** Opening INFORMATION PROVIDED block **
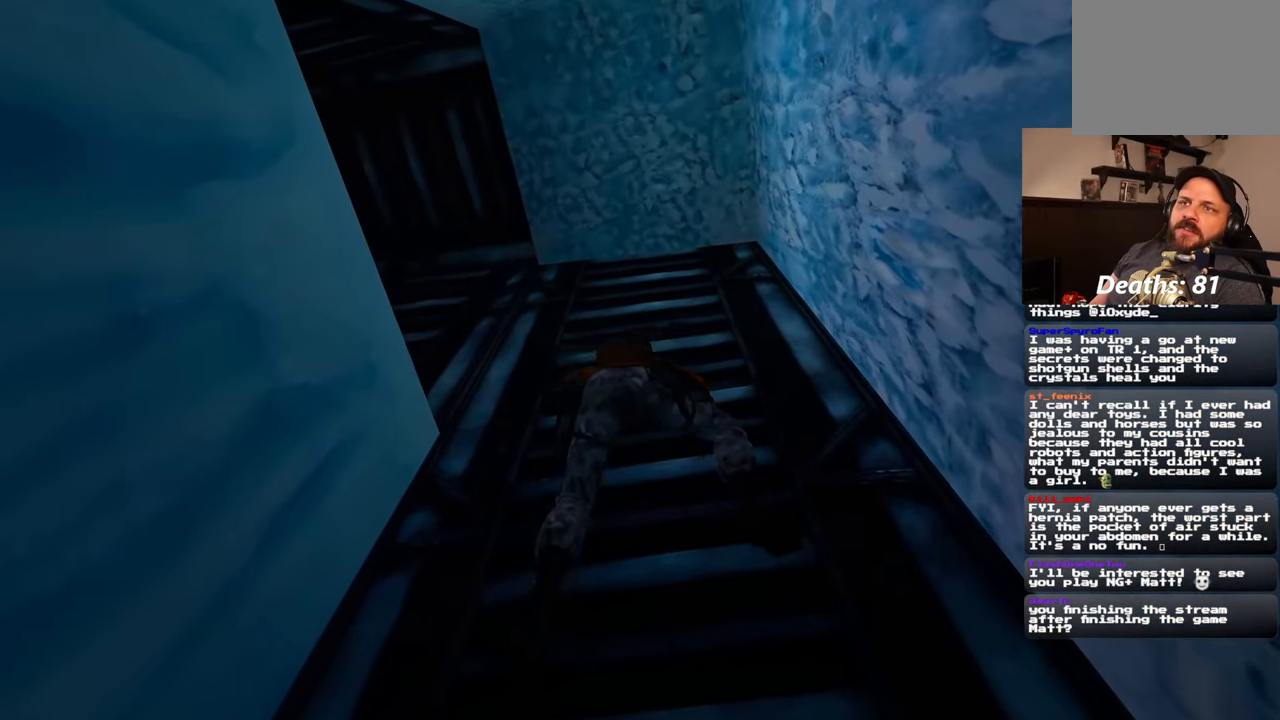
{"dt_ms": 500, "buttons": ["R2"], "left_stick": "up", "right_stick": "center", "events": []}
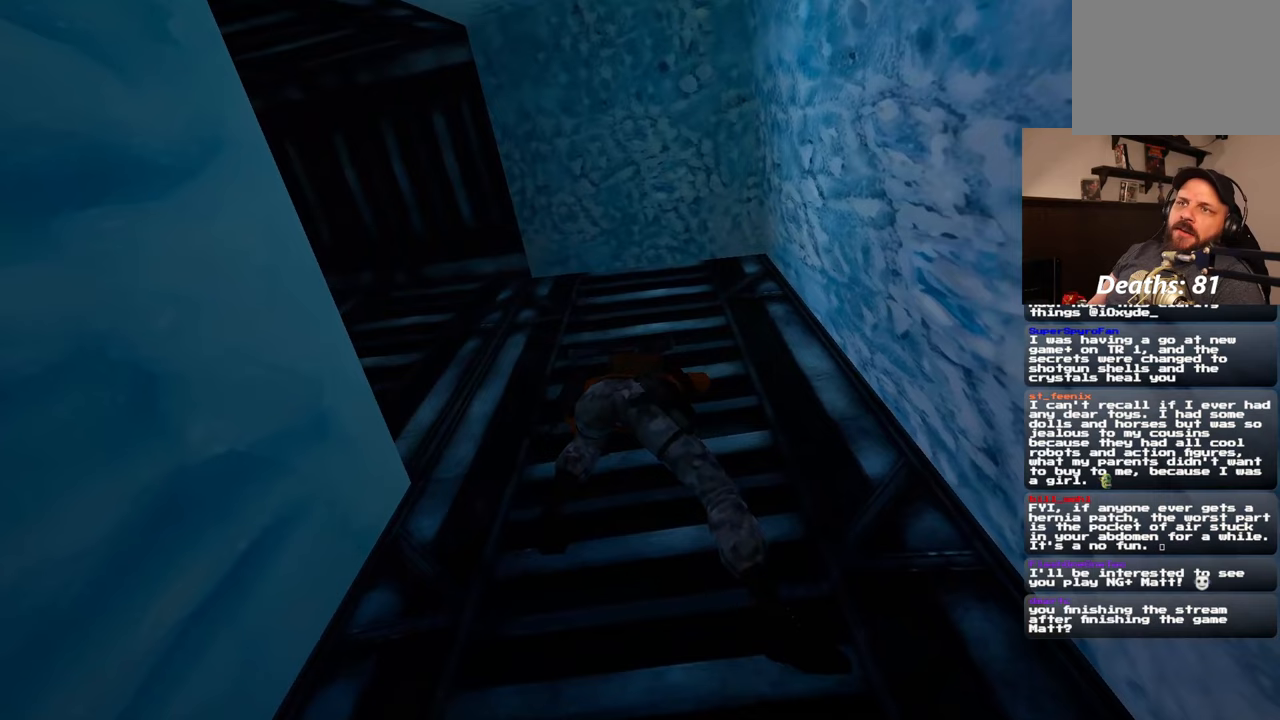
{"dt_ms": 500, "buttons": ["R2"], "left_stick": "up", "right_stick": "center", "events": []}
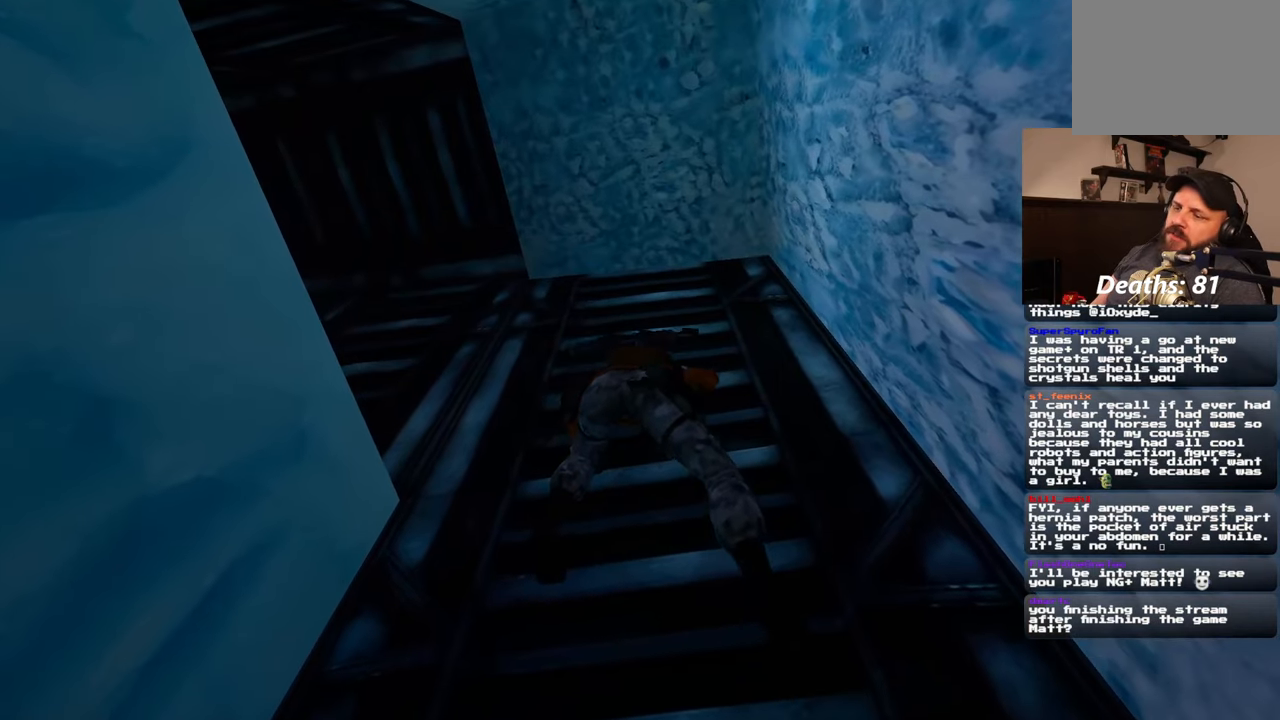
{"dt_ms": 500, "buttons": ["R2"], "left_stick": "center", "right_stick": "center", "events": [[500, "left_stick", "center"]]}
** Closing INFORMATION PROVIDED block **
» EXERCISE DIRECTIONS: Would you transcribe all of the data exactly, apart from its pictures?

» REPLY:
{"dt_ms": 500, "buttons": ["R2"], "left_stick": "up", "right_stick": "center", "events": []}
{"dt_ms": 500, "buttons": ["R2"], "left_stick": "up", "right_stick": "center", "events": []}
{"dt_ms": 500, "buttons": ["R2"], "left_stick": "center", "right_stick": "center", "events": [[500, "left_stick", "center"]]}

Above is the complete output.